Have I enjoyed the challenge? Not particularly. Having one's aspirations and hard work met with crushing apathy is not an experience I can describe as pleasurable, or satisfying in any remote or even masochistic way. I really wanted to be successful. I wanted to do this thing that almost no one else had done.
Later this year I'll be publishing an as yet untitled book by a local poet named Dennis Gulling. I haven't begun design on the book yet, but I am envisioning it as a movie-noir type of feel with illustrations by my creative partner Jenny of Tiny Drawings and Rockford Illustrating. It's actually quite a good book in the Outlaw poetry tradition of Todd Moore, of whom Gulling admits to be a protege. I anticipate Jenny and I will have some fun when we get down to the work of designing it.
The difficult part of the process, as anyone knows, is marketing and sales. Poetry is a product people have been trained from early youth to believe they just don't understand, like, or want. Overcoming those preconceptions and resistance in a prospective audience is virtually impossible. Occasionally a celebrity will sell a few thousand copies of a poetry book, and on very rare occasions a poetry book will become a popular thing to be seen pretending to read in public, but poetry itself has never been particularly liked by the public.
So, you may ask the obvious: why not sell to poets? After I stop laughing long enough to type out a coherent response I'll explain poets don't buy poetry. Few of them even read it. This is readily apparent to anyone who has edited a poetry publication. I'd like to be diplomatic about this, but there is no group of people on this planet more underservedly convinced of their own grandiose and utterly unshared high opinion of themselves than poets. Even the bad ones, which is almost all of them, feel what they are doing is sanctioned by the gods themselves, and by the very virtue of scribbling a few lines in a notebook they have complete and lifelong immunity from showing even the remotest respect for the craft, let alone study it or, god forbid, buy a book. I have never made an attempt to sell poetry to poets because I'm not that particular brand of stupid. Fact is, I don't really care for poets, I have none on my Facebook friend's list, and I only know two in real life. The best poets I have met outgrow it and do something useful with their lives.

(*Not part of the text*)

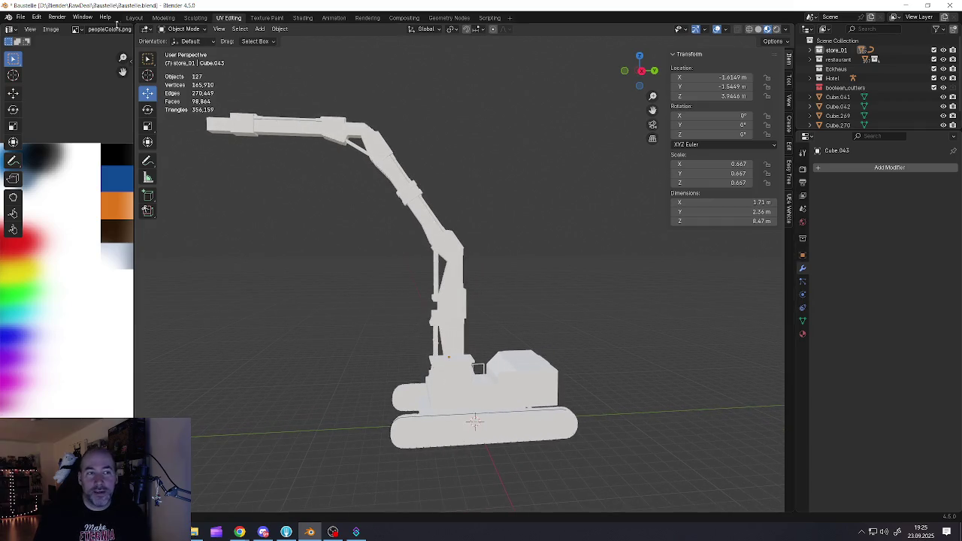
pyautogui.click(21, 17)
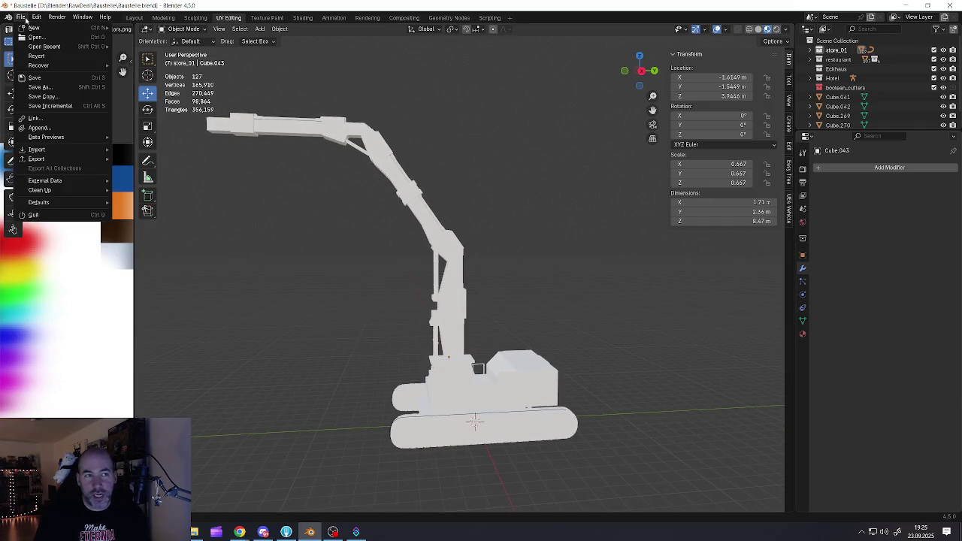
pyautogui.click(40, 78)
pyautogui.click(906, 7)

Yet knowing that after having undertaken the task of publishing a very complex book like Iced Cream by local artist extraordinaire Jesus Abraham Correa, and having outputted a spectacular product, that I am unable to find the audience I know is there for that work haunts me. That is my failure. These books I'm publishing, and am about to publish, deserve a better effort and result from their publisher. I can't allow learned helplessness to overtake me. I know the audience exists. I also know it is a niche audience, but they are out there. Jenny who does Mermaids of America will often see me hunched over the computer too many hours in a day and chide me that I'm wasting a beautiful day, and I'd really like to quit poetry. I mean that in the worst way. Like the Bukowski poem where he laments he'd rather be a good pool player or anything but a poet, I feel the same lament. Why me? I'm a relatively intelligent person. Had I spent this much time and effort on almost anything else in this Universe it's likely I'd be a much more successful person.
Poet and publisher Thomas L. Vaultonburg punching a shark who didn't buy a poetry book |
Quitting Poetry
The Muse doesn’t look
Up when I turn in
My final assignment,
A poem titled
Mollusks Are Forever.
As I turn to leave
I can swear I see
A flash of thigh
As she purrs icily
“You’ll be back
When you see
The Fall Schedule.”
It's probably quite a bit of the problem that I haven't asked you to buy anything in this blog. I know you can see there are links in the margins to buy things, but I just can't spend my days begging people to buy a product I knew they didn't want when I made it, then be constantly angry and bitter that they didn't buy it. I suppose I should put a link to something in here just for fun, but I'm not sure why. Oh, and a picture of something.